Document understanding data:
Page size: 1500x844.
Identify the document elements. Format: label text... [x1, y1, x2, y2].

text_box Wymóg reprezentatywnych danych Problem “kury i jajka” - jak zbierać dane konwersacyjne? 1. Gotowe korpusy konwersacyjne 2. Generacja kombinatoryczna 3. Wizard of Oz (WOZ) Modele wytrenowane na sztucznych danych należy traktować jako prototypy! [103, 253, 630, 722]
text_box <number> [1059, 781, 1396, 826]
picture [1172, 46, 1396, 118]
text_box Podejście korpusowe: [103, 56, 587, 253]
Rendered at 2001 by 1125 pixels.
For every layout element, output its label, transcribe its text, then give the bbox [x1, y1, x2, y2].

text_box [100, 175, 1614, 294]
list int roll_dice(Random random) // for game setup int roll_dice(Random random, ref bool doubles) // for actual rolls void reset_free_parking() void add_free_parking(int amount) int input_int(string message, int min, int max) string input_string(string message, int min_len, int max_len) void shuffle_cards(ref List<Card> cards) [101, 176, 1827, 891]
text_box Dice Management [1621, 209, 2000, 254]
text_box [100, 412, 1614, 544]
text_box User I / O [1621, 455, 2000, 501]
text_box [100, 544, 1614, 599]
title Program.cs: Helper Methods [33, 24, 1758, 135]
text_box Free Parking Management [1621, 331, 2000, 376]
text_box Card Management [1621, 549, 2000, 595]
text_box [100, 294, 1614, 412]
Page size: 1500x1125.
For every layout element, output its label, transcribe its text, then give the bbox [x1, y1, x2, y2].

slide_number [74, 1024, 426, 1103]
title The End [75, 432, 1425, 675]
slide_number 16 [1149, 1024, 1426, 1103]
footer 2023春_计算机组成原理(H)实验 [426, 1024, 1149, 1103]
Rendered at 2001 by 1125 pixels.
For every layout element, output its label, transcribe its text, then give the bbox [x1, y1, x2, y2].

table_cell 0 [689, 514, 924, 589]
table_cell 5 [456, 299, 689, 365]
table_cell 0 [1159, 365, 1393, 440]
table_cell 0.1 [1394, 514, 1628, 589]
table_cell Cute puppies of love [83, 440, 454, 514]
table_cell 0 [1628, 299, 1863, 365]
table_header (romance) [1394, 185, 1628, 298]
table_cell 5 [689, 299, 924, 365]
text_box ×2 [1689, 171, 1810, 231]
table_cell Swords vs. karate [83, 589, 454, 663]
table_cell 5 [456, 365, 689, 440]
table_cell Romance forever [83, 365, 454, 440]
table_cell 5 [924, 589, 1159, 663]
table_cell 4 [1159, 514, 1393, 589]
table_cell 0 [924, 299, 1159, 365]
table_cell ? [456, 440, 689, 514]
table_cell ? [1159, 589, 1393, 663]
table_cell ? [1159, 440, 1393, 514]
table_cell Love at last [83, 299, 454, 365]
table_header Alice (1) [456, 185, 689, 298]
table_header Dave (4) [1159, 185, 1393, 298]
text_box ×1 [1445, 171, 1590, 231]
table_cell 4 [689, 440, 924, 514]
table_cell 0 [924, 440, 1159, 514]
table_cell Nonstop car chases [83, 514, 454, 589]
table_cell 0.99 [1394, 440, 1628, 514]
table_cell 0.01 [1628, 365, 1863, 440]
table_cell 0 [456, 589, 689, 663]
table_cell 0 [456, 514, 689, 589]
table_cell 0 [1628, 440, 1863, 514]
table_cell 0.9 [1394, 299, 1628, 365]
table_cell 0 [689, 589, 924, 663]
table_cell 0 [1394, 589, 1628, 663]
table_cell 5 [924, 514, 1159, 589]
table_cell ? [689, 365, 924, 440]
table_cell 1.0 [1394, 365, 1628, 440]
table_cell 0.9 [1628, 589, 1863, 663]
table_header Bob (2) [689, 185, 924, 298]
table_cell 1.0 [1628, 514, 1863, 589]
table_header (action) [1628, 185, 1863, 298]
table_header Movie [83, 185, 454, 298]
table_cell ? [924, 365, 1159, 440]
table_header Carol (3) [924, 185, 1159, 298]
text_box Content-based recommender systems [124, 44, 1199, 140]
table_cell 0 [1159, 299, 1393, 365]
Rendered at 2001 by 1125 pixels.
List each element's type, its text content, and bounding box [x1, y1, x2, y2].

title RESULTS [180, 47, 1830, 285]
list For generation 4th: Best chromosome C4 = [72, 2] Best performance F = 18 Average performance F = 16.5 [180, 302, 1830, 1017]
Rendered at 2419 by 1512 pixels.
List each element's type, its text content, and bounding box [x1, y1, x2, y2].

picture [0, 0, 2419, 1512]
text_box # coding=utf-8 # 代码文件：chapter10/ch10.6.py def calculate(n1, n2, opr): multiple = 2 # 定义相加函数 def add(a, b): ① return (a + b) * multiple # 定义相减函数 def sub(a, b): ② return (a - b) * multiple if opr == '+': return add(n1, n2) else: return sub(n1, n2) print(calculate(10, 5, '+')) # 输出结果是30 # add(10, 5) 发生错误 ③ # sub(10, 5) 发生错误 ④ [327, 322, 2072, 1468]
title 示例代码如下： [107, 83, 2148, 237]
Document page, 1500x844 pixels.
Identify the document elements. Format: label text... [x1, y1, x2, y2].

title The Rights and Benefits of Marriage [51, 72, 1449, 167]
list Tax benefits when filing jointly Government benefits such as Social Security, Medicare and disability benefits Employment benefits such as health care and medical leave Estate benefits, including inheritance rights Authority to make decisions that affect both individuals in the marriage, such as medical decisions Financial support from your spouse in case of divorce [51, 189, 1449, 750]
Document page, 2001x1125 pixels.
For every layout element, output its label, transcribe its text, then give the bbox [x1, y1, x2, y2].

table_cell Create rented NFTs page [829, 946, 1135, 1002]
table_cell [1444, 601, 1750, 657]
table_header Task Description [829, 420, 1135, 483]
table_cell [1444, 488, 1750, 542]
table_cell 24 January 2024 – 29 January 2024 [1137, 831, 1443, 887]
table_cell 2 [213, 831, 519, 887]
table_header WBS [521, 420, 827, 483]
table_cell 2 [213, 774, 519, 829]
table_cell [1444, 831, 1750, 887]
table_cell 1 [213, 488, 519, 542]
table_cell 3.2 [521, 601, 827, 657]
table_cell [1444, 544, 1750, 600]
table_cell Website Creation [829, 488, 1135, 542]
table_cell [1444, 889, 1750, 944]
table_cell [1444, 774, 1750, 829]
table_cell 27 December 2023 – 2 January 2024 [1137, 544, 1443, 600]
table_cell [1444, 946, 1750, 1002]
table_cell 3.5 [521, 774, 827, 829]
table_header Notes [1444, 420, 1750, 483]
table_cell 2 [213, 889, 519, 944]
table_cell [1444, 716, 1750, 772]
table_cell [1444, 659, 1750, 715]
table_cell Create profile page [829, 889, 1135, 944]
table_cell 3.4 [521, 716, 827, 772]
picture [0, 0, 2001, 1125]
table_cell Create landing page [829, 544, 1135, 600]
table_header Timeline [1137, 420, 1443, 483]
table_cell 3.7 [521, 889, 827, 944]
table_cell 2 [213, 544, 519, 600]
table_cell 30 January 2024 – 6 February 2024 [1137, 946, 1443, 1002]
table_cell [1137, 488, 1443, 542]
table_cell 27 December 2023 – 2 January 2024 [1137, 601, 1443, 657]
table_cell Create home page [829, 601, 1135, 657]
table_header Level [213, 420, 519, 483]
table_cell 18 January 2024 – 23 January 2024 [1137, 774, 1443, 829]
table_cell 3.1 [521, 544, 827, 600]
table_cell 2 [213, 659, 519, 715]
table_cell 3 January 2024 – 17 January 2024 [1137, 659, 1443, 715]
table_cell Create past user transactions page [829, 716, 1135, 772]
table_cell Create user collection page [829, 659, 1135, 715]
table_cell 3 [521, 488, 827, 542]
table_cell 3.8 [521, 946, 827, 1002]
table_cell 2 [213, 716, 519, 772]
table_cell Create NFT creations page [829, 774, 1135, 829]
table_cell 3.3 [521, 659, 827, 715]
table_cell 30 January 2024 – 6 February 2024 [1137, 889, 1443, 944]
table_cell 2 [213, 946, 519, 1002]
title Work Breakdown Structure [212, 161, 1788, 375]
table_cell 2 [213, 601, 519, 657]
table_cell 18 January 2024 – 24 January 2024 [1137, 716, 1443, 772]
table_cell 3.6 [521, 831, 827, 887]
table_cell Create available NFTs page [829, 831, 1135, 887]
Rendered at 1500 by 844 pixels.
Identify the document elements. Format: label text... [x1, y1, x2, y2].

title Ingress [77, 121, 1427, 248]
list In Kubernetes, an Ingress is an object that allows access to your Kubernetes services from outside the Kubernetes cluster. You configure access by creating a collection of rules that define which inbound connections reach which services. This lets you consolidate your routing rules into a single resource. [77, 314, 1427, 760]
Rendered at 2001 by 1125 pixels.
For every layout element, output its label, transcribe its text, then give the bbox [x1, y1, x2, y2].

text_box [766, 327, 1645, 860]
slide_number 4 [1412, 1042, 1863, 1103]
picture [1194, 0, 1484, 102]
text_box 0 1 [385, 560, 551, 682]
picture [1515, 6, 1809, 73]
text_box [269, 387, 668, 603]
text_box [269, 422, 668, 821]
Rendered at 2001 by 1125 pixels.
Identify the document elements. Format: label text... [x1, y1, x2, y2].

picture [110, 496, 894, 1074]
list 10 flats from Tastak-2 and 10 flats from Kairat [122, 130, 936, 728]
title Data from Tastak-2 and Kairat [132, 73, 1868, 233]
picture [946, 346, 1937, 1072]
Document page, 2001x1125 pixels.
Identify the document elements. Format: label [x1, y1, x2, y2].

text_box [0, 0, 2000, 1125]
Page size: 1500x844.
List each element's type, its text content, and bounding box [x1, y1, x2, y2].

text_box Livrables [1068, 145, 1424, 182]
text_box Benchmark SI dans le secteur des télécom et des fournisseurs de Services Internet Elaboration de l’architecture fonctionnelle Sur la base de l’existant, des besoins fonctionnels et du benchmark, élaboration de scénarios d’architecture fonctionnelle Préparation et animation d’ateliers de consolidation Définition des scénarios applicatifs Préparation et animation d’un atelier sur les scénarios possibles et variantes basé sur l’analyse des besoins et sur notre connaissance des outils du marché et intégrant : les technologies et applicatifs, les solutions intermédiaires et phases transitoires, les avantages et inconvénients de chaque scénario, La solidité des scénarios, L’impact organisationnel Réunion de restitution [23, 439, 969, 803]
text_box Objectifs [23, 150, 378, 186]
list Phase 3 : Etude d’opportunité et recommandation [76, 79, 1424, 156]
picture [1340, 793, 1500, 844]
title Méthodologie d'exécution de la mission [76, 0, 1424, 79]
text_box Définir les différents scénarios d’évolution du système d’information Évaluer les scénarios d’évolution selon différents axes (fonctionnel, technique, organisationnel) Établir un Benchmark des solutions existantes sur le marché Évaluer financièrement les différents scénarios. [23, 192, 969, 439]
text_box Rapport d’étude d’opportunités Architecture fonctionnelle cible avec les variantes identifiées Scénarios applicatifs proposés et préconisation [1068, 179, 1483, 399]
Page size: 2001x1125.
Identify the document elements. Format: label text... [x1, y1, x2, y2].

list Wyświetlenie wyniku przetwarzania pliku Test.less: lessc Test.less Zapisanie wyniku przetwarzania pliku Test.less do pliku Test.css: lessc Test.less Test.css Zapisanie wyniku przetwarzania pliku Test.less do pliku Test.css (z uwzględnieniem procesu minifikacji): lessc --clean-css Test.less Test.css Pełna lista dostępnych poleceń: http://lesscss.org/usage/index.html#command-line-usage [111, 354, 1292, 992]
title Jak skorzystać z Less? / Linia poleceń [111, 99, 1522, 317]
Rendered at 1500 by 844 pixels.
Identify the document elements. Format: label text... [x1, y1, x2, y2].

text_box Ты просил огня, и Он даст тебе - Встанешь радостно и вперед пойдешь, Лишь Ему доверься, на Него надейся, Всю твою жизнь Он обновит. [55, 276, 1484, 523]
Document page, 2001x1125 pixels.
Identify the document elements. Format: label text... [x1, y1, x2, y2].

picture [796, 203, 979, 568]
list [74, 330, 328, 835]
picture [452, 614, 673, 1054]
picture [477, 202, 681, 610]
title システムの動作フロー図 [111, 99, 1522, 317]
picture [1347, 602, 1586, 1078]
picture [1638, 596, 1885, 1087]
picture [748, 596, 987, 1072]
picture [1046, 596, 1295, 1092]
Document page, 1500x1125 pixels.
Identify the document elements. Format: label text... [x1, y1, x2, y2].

> What the task requires
Count the lines above that contain the word "size". Write only the number.

> Response to this task
4